→ **WORK TO COMPLETE**
Update the entries below by swapping "bounding box" for "enclosing rectangle" wherever it occurs, and keep everything else the same.

++++ THE INPUT

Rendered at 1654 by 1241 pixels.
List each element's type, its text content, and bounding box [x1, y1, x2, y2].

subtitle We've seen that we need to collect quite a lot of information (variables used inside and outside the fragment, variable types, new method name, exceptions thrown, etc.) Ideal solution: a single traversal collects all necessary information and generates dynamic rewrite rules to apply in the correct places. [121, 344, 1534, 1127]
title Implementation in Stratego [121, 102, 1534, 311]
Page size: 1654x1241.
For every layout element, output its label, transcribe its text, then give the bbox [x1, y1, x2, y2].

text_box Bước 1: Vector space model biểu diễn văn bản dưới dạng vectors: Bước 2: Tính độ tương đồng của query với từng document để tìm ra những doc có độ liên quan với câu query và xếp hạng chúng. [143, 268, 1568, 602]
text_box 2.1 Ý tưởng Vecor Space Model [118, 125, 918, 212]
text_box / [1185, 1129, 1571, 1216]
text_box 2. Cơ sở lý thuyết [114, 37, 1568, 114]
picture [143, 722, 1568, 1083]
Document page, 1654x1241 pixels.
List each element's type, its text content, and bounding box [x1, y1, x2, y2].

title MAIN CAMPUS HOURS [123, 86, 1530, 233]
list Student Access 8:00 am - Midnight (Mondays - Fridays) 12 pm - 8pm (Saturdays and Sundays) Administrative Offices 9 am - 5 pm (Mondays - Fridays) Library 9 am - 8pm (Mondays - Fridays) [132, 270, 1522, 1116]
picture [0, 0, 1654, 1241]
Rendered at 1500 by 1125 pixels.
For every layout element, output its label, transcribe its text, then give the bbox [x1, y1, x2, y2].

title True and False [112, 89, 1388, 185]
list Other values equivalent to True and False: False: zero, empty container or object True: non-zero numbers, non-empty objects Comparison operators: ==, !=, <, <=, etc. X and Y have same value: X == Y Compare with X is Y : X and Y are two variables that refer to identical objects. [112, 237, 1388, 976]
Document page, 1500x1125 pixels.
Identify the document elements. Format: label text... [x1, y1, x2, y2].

++++++++

→ **FINISHED TASK**
Rendered at 1654 by 1241 pixels.
List each element's type, its text content, and enclosing rectangle [x1, y1, x2, y2].

subtitle We've seen that we need to collect quite a lot of information (variables used inside and outside the fragment, variable types, new method name, exceptions thrown, etc.) Ideal solution: a single traversal collects all necessary information and generates dynamic rewrite rules to apply in the correct places. [121, 344, 1534, 1127]
title Implementation in Stratego [121, 102, 1534, 311]
Page size: 1654x1241.
For every layout element, output its label, transcribe its text, then give the bbox [x1, y1, x2, y2].

text_box Bước 1: Vector space model biểu diễn văn bản dưới dạng vectors: Bước 2: Tính độ tương đồng của query với từng document để tìm ra những doc có độ liên quan với câu query và xếp hạng chúng. [143, 268, 1568, 602]
text_box 2.1 Ý tưởng Vecor Space Model [118, 125, 918, 212]
text_box / [1185, 1129, 1571, 1216]
text_box 2. Cơ sở lý thuyết [114, 37, 1568, 114]
picture [143, 722, 1568, 1083]
Document page, 1654x1241 pixels.
List each element's type, its text content, and enclosing rectangle [x1, y1, x2, y2].

title MAIN CAMPUS HOURS [123, 86, 1530, 233]
list Student Access 8:00 am - Midnight (Mondays - Fridays) 12 pm - 8pm (Saturdays and Sundays) Administrative Offices 9 am - 5 pm (Mondays - Fridays) Library 9 am - 8pm (Mondays - Fridays) [132, 270, 1522, 1116]
picture [0, 0, 1654, 1241]
Rendered at 1500 by 1125 pixels.
For every layout element, output its label, transcribe its text, then give the bbox [x1, y1, x2, y2].

title True and False [112, 89, 1388, 185]
list Other values equivalent to True and False: False: zero, empty container or object True: non-zero numbers, non-empty objects Comparison operators: ==, !=, <, <=, etc. X and Y have same value: X == Y Compare with X is Y : X and Y are two variables that refer to identical objects. [112, 237, 1388, 976]
Document page, 1500x1125 pixels.
Identify the document elements. Format: label text... [x1, y1, x2, y2].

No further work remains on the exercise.